TASK PROMPT => Using the listing below, set down exactly the lines starting at the line that contains "حَبِيْبَ الله |" and ending at the line that contains "of its blessings1.’", both included, and no others.

MATERIALS PROVIDED =>
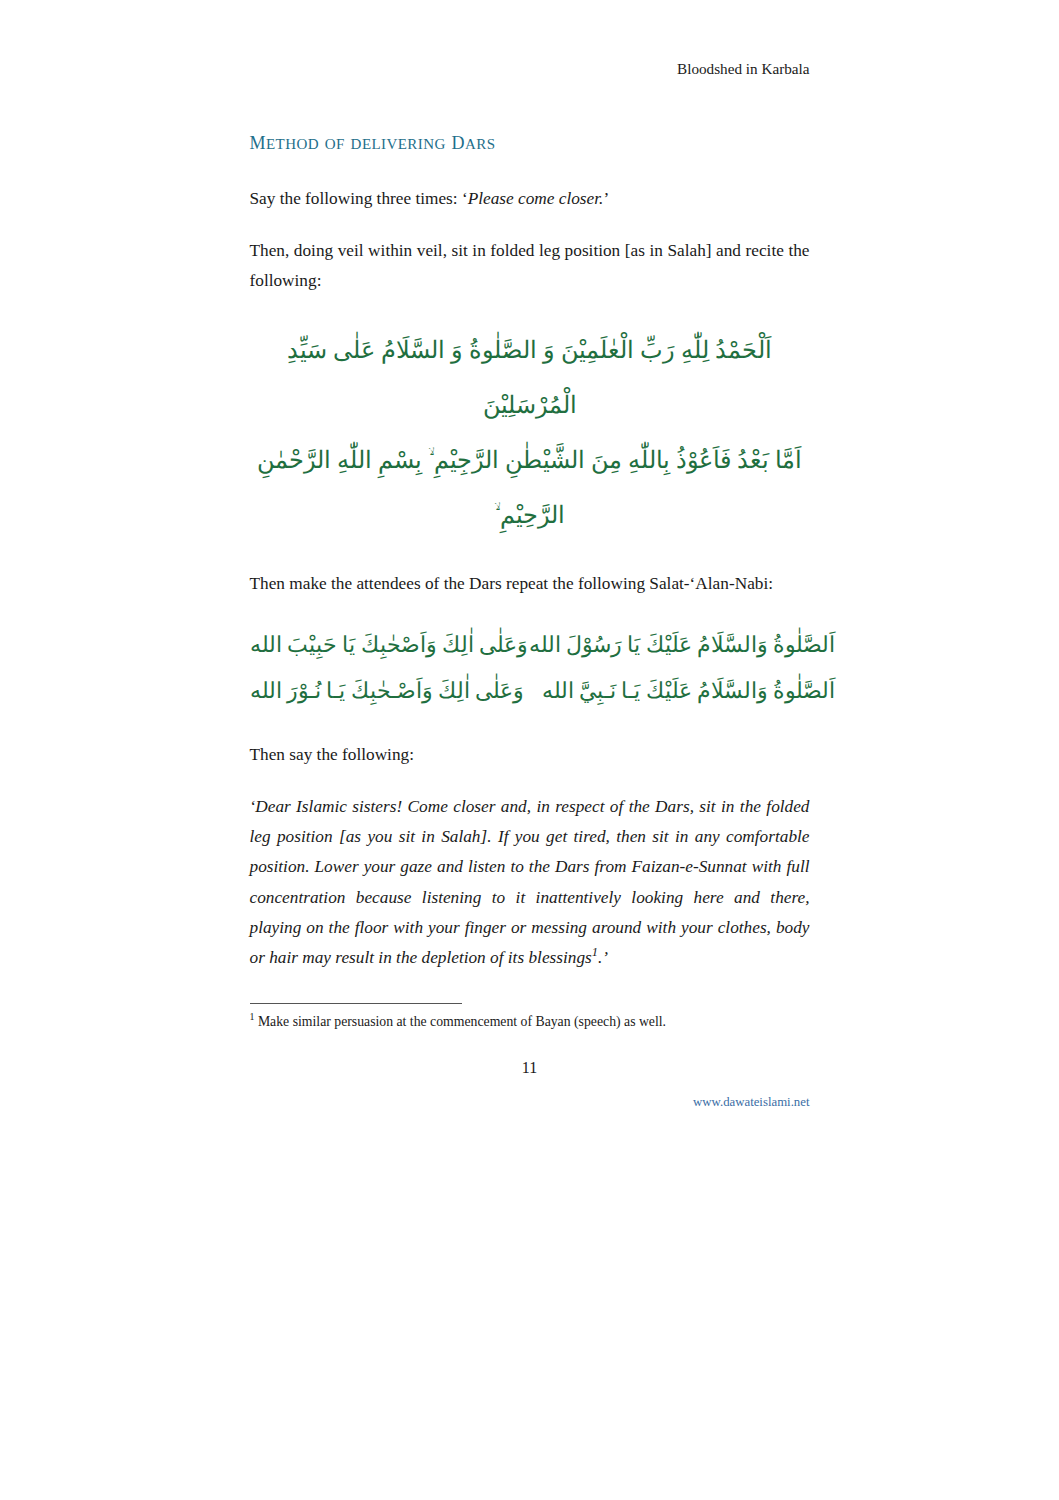Bloodshed in Karbala
Method of delivering Dars
Say the following three times: ‘Please come closer.’
Then, doing veil within veil, sit in folded leg position [as in Salah] and recite the following:
اَلْحَمْدُ لِلّٰهِ رَبِّ الْعٰلَمِيْنَ وَ الصَّلٰوةُ وَ السَّلَامُ عَلٰى سَيِّدِ الْمُرْسَلِيْنَ اَمَّا بَعْدُ فَاَعُوْذُ بِاللّٰهِ مِنَ الشَّيْطٰنِ الرَّجِيْمِ ۙ بِسْمِ اللّٰهِ الرَّحْمٰنِ الرَّحِيْمِ ۙ
Then make the attendees of the Dars repeat the following Salat-‘Alan-Nabi:
| اَلصَّلٰوةُ وَالسَّلَامُ عَلَيْكَ يَا رَسُوْلَ الله | وَعَلٰى اٰلِكَ وَاَصْحٰبِكَ يَا حَبِيْبَ الله |
| اَلصَّلٰوةُ وَالسَّلَامُ عَلَيْكَ يَـا نَـبِيَّ الله | وَعَلٰى اٰلِكَ وَاَصْـحٰبِكَ يَـا نُـوْرَ الله |
Then say the following:
‘Dear Islamic sisters! Come closer and, in respect of the Dars, sit in the folded leg position [as you sit in Salah]. If you get tired, then sit in any comfortable position. Lower your gaze and listen to the Dars from Faizan-e-Sunnat with full concentration because listening to it inattentively looking here and there, playing on the floor with your finger or messing around with your clothes, body or hair may result in the depletion of its blessings1.’
1 Make similar persuasion at the commencement of Bayan (speech) as well.
11
www.dawateislami.net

ANSWER BOX =>
| اَلصَّلٰوةُ وَالسَّلَامُ عَلَيْكَ يَا رَسُوْلَ الله | وَعَلٰى اٰلِكَ وَاَصْحٰبِكَ يَا حَبِيْبَ الله |
| اَلصَّلٰوةُ وَالسَّلَامُ عَلَيْكَ يَـا نَـبِيَّ الله | وَعَلٰى اٰلِكَ وَاَصْـحٰبِكَ يَـا نُـوْرَ الله |
Then say the following:
‘Dear Islamic sisters! Come closer and, in respect of the Dars, sit in the folded leg position [as you sit in Salah]. If you get tired, then sit in any comfortable position. Lower your gaze and listen to the Dars from Faizan-e-Sunnat with full concentration because listening to it inattentively looking here and there, playing on the floor with your finger or messing around with your clothes, body or hair may result in the depletion of its blessings1.’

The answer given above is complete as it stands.